Life-sciences organizations will need such hardy cultures of quality to withstand stepped-up regulatory scrutiny. FDA Commissioner Margaret Hamburg told participants at the Annual Meeting of the Generic Pharmaceutical Manufacturers Association that the agency will increasingly focus on GMPs to improve drug quality. In addition, she said that the agency is exploring the creation of a new Office of Pharmaceutical Quality charged with overseeing quality through the life cycle of the product. “To address the increasing complexity of products, we will optimize the use of staff talent and review expertise to improve consistency and regulatory certainty across the wide span of drug quality review,” she said (2).

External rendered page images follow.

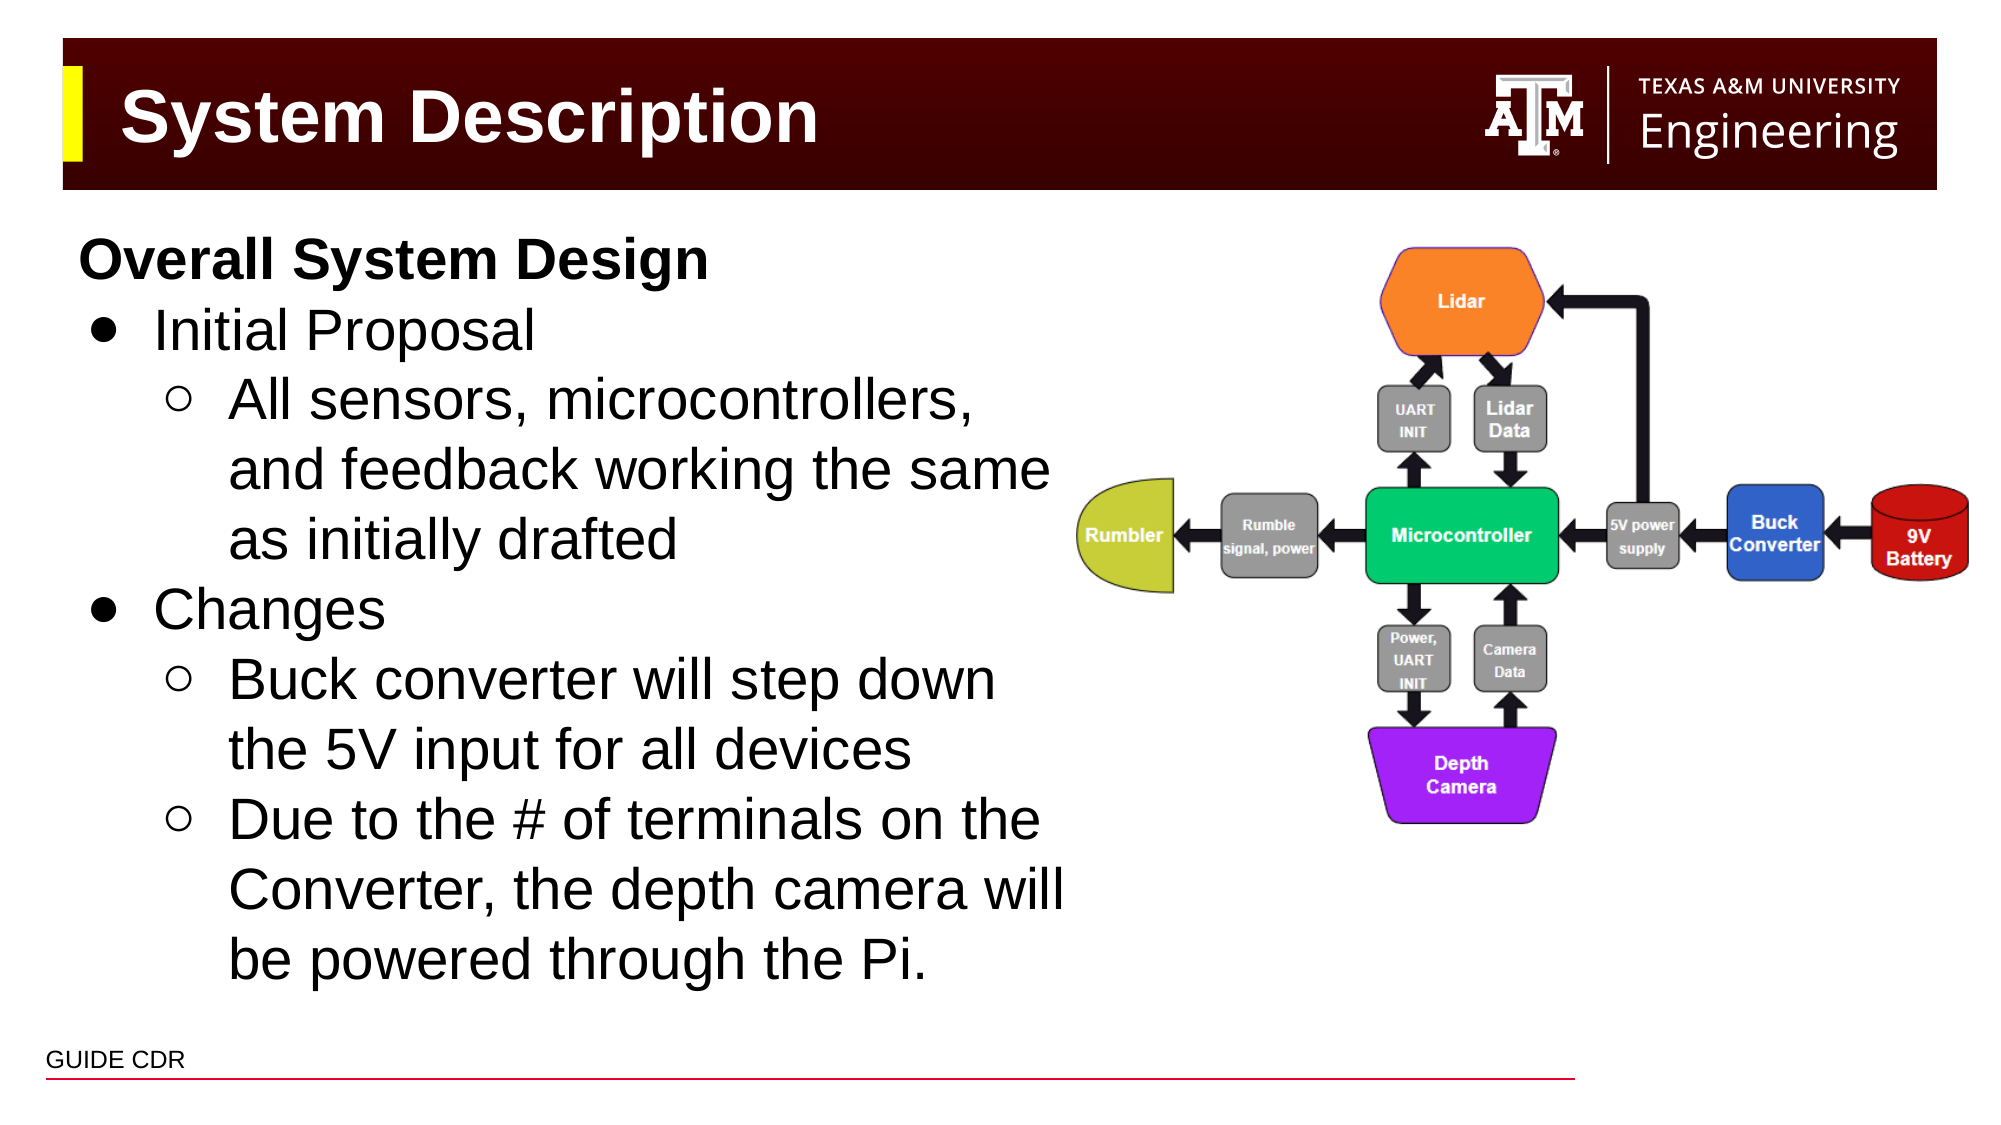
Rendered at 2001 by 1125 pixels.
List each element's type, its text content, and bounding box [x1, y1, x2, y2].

picture [1074, 241, 1976, 831]
text_box Overall System Design Initial Proposal All sensors, microcontrollers, and feedback working the same as initially drafted Changes Buck converter will step down the 5V input for all devices Due to the # of terminals on the Converter, the depth camera will be powered through the Pi. [63, 206, 1094, 1007]
title System Description [105, 37, 1367, 189]
picture [1485, 66, 1900, 164]
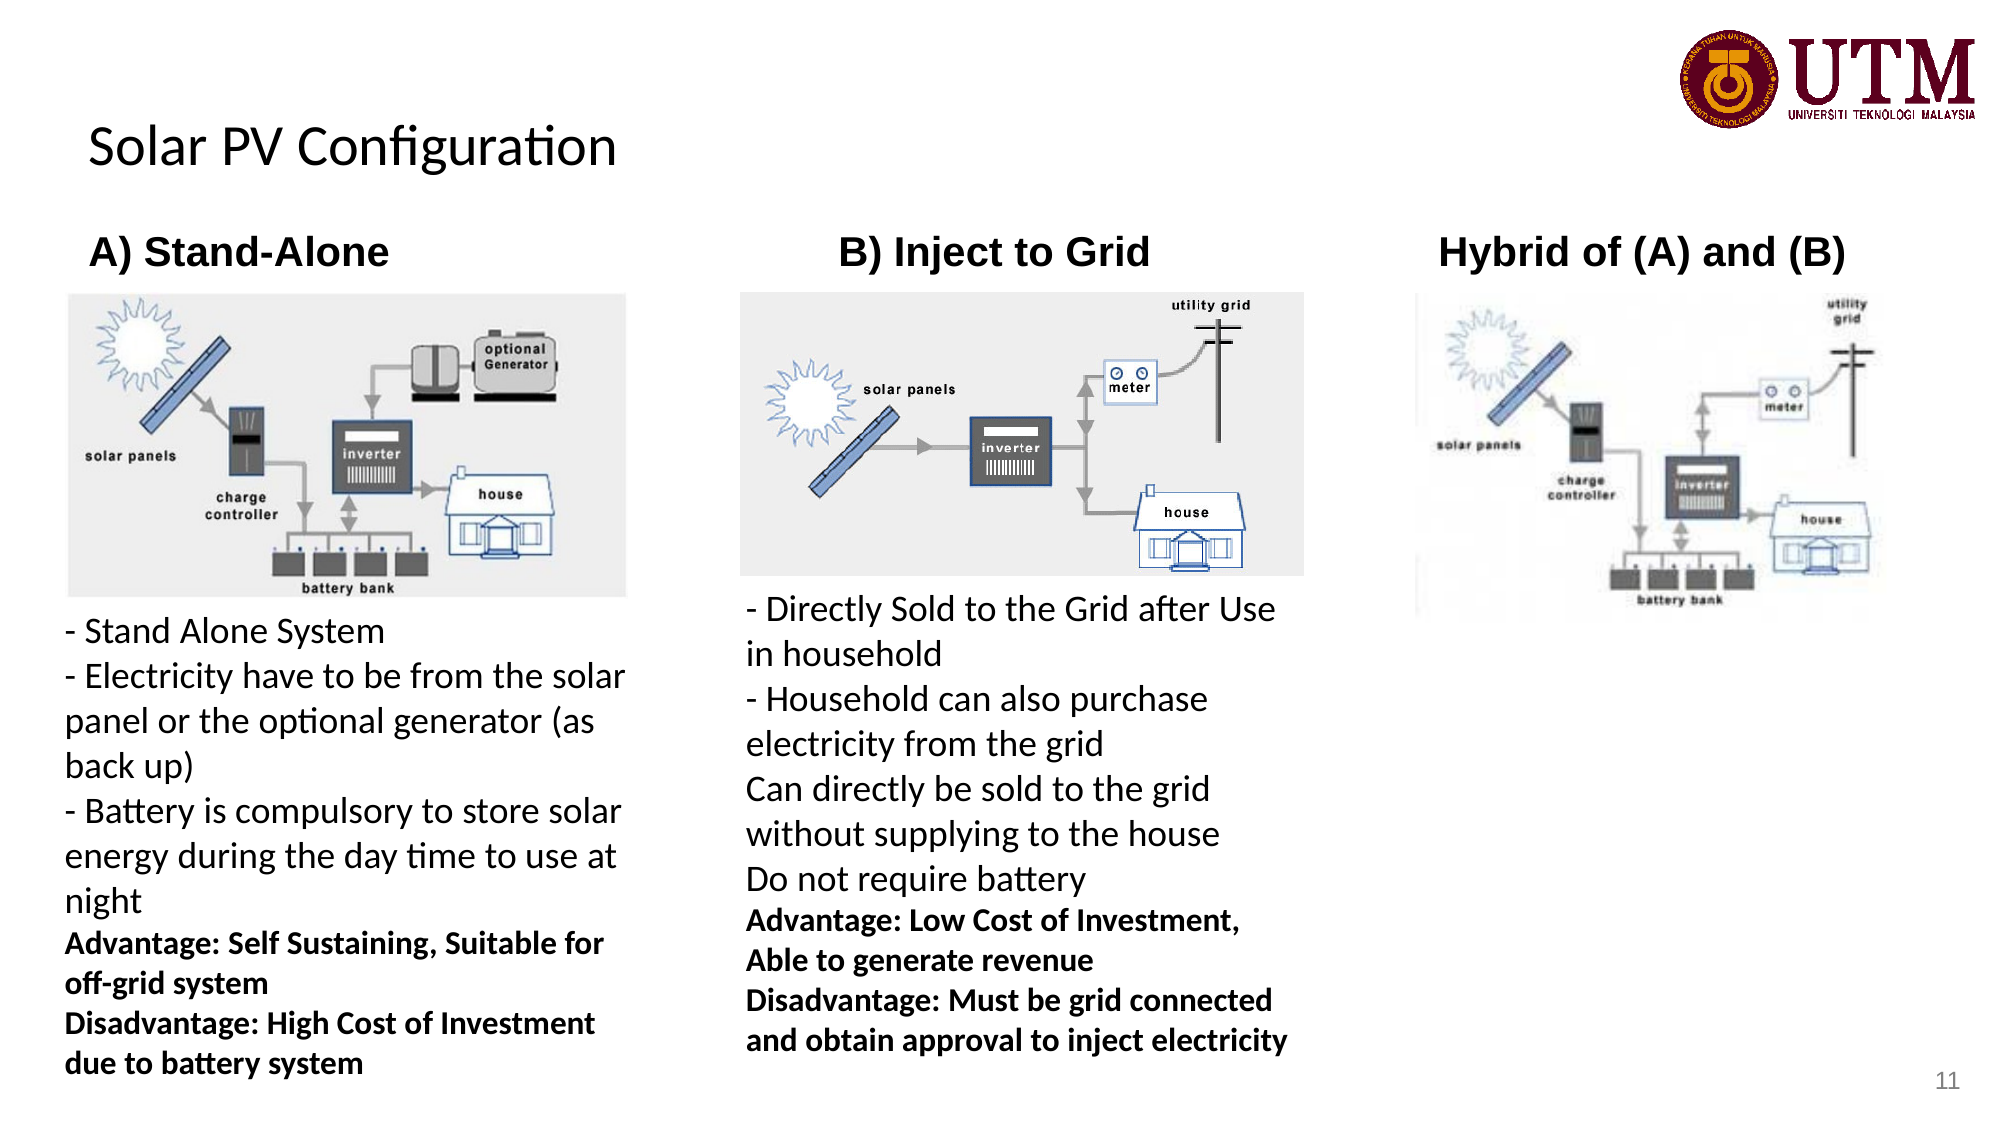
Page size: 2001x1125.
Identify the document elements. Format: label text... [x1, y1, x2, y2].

picture [65, 292, 628, 599]
text_box A) Stand-Alone B) Inject to Grid Hybrid of (A) and (B) [73, 217, 1946, 433]
text_box Solar PV Configuration [74, 99, 1931, 185]
picture [1415, 293, 1887, 672]
text_box - Directly Sold to the Grid after Use in household - Household can also purchase electricity from the grid Can directly be sold to the grid without supplying to the house Do not require battery Advantage: Low Cost of Investment, Able to generate revenue Disadvantage: Must be grid connected and obtain approval to inject electricity [730, 576, 1324, 1111]
text_box - Stand Alone System - Electricity have to be from the solar panel or the optional generator (as back up) - Battery is compulsory to store solar energy during the day time to use at night Advantage: Self Sustaining, Suitable for off-grid system Disadvantage: High Cost of Investment due to battery system [49, 598, 643, 1125]
slide_number 11 [1892, 1050, 1976, 1110]
picture [740, 292, 1304, 577]
picture [1680, 30, 1975, 129]
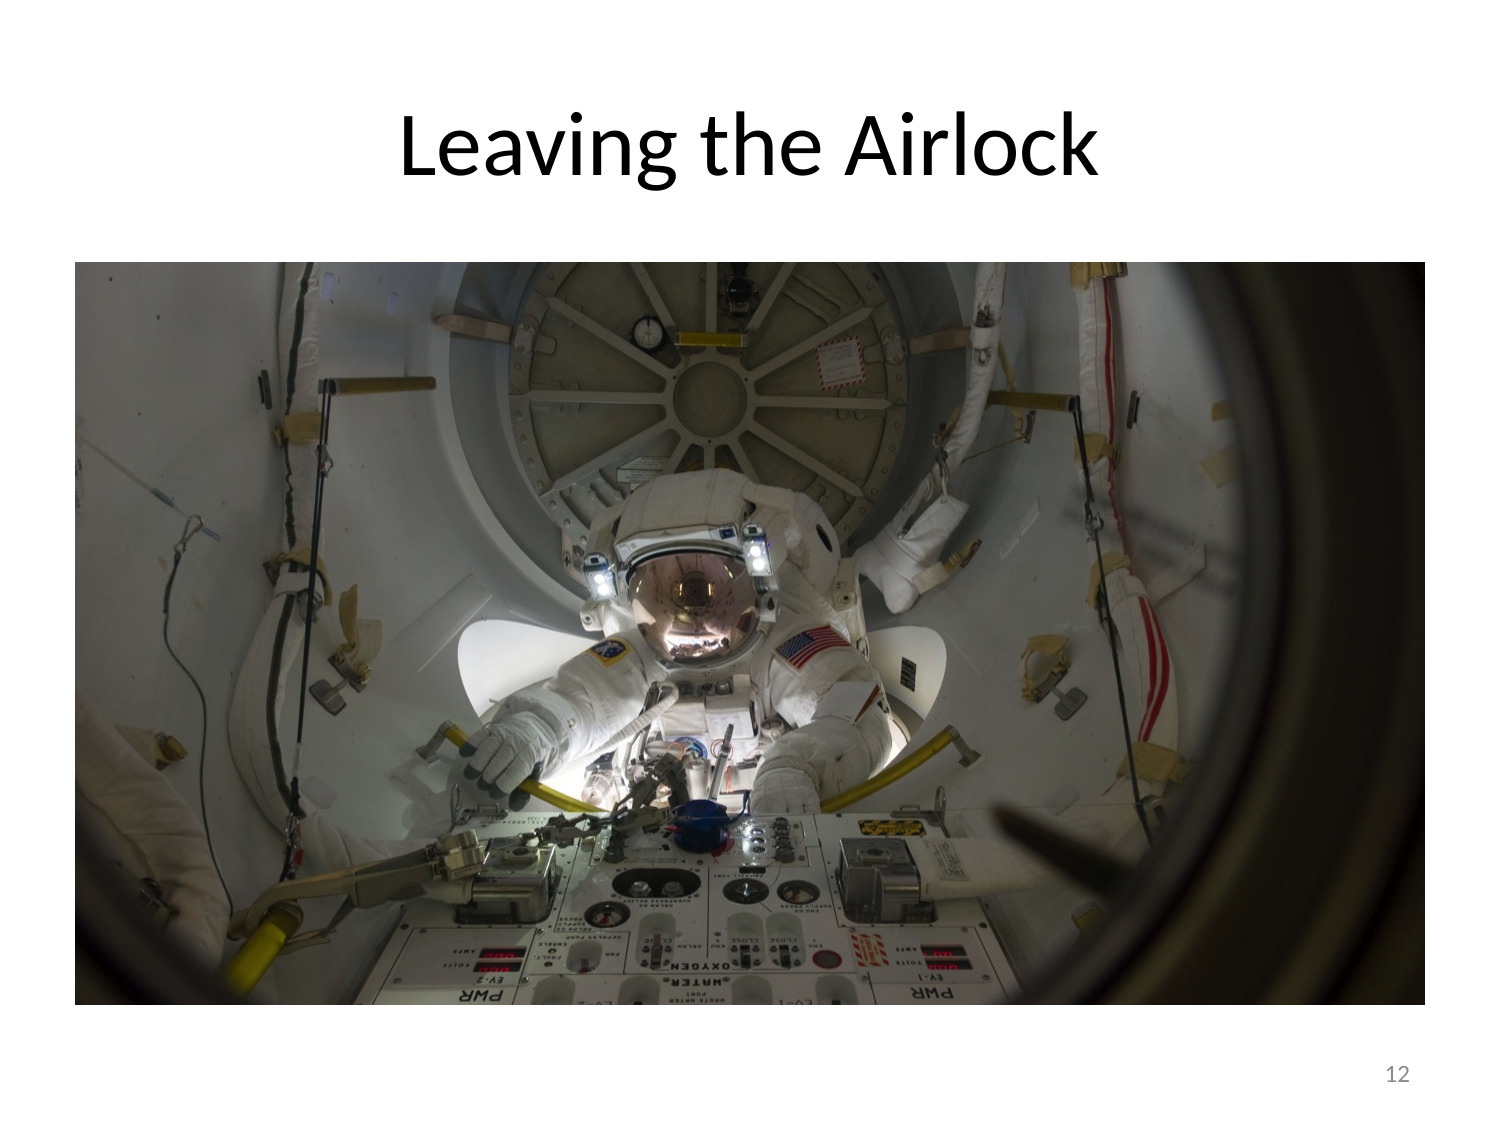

It is possible, of course, to satisfy quality and compliance imperatives by gold-plating processes and systems. However, that approach forgoes the improvements in efficiency, reliability, and the reductions in costs biopharmaceutical organizations can ill afford to sacrifice. And the result of gold plating will be less a quality culture than a sort of “quality castle” that depends more on implementing costly fortifications than on developing quality-conscious people. At the other extreme, myopically focusing only on process and efficiency improvements in the design and implementation of OpEx programs--particularly regarding cost reduction and “right sizing” staff--can result in increased quality and compliance issues that, if not addressed early, can cripple an organization and lead to serious and expensive remediation efforts. By taking an approach to operational excellence that simultaneously embraces efficiency and quality, biopharmaceutical organizations can make sure they get the best of both worlds: working better and better work.
References
1. I. Uydess and C. Meyers, “Developing and Sustaining a Quality Culture,” BioPharm Intl 24. 20-22 (2011).
2. M. A. Hamburg, Annual Meeting Generic Pharmaceutical Manufacturers Association, Orlando, Fla., Feb. 22, 2013.